Thursday, June 19, 2014

Contemplating Change and the Student I Couldn't Reach


It’s hard to accept that there are some things in the world that you can not change. Or some things in the world that are not worth trying to change. I used to try to control everything around me, to craft a perfect world that fit exactly what I wanted it to be. Over the course of years though I have come to understand that I can not change everything, and that I should not bother to even try to change everything. Yes, there are things worth fighting for, things worth trying to change, but not everything is a battle to be won. Some moments are about acceptance. 

It is often important to see a person or situation for what it actually is and accept it for what it is, rather than pushing against it to try to change it. One of my friend’s fathers once gave her some sage advice. He told her that when you feel yourself struggling to swim upstream that is the time to consider whether it’s worth continuing in that direction. I think that there is a lot of merit to this idea, especially around the way that I used to approach change. I used to think that moments of resistance were ones to fight through, that the harder the struggle was the more worthwhile the endeavor. But I have learned that oftentimes the result is not worth the effort put into trying to make change.

This afternoon the student who I have been unable to make any progress with this year came into my study hall fifteen minutes late, without a pass, and demanding to go to another classroom. I told him that I would not let him leave the room since he came late and without a pass. He gave me a poorly crafted story to explain where he had been, but I reminded him that I would not let him leave again until I could confirm his flimsy alibi. 

He shouted at me, trying his best to swim upstream against me, protesting that he was “behind” in the class he was in, and that he needed to go there or he would fail.
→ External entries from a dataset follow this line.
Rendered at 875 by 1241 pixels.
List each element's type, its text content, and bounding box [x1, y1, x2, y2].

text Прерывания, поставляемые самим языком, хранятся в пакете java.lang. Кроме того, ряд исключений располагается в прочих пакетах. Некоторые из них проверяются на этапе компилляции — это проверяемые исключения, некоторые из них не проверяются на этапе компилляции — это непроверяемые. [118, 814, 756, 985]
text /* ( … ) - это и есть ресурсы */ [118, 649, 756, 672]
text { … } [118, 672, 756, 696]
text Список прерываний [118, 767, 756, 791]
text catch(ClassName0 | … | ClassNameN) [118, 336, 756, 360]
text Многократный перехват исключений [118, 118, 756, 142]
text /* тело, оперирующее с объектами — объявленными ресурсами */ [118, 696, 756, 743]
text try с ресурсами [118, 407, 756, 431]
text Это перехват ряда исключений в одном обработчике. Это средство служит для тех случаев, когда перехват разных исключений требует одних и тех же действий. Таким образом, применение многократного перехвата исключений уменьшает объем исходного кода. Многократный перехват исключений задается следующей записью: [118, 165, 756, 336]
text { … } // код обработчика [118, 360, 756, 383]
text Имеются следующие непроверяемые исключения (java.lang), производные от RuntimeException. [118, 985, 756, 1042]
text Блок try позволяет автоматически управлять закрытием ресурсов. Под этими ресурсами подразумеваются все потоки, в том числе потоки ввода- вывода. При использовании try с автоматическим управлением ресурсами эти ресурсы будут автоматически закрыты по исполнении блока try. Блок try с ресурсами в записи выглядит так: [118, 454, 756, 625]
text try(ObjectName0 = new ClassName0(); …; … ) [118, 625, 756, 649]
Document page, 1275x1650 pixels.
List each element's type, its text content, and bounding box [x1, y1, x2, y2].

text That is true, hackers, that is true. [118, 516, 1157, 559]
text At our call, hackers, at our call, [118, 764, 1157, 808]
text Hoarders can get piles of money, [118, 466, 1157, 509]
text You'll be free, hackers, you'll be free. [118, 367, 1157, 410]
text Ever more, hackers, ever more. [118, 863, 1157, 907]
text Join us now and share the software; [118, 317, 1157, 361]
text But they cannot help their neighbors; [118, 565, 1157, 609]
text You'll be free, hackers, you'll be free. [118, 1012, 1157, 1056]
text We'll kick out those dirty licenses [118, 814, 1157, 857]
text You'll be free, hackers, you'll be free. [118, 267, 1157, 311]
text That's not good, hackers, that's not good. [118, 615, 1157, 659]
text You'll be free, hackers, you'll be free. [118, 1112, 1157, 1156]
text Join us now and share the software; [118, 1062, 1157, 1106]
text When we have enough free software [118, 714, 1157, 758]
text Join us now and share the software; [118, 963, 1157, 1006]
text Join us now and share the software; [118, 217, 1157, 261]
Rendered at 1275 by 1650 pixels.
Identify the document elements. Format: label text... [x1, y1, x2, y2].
I did my best to remain calm, to be cool water to his struggle against the current. I suggested that since he is in the same situation in my class that he might want to get started on some of the English work that he was missing in the meantime. I suggested that if he needed to he could always and use his lunch time to go to the other class. He turned to me, looked me straight on and told me that it was “pointless” to do any English. Muttering that he was "too far behind to bother".

I recognized that he was challenging me. That he wanted to see what kind of resistance I would put up against him. The old me would have taken on this challenge. The old me would have fired back. The old me would have escalated the situation, even though I know well enough that the end result would have been the same no matter what I did. Nothing would have been accomplished by pushing him, except I would erode my own well being and push us each a little further away from one another and into the corners we have both established for ourselves. 

Instead, the calmer, wiser me, the one who has accepted that I can only change myself and encourage others to change themselves, took hold. Rather than raise my hackles, I instead dug into the calm part of myself. I responded quietly that he “might be right, but that he won’t be able to know without trying”. I then reminded him that he had a choice of how to use his time, but that I still would not be writing him a pass without confirmation of his whereabouts. He stood with his back to me, staring out the window for a while, but eventually he took a chair and a computer. He produced nothing of substance, but he did not fight either- a small victory, but one that I will gladly take in a school year that has gone on too long and is still a week away from ending.

Sometimes, change is about acceptance. It is about seeing a student in the last few days of the year, one who has failed to thrive all year long, and accepting that you can not change them. They are who they are. You are who you are. Your disparate agendas will never mesh, and the best you can do is to do no more harm.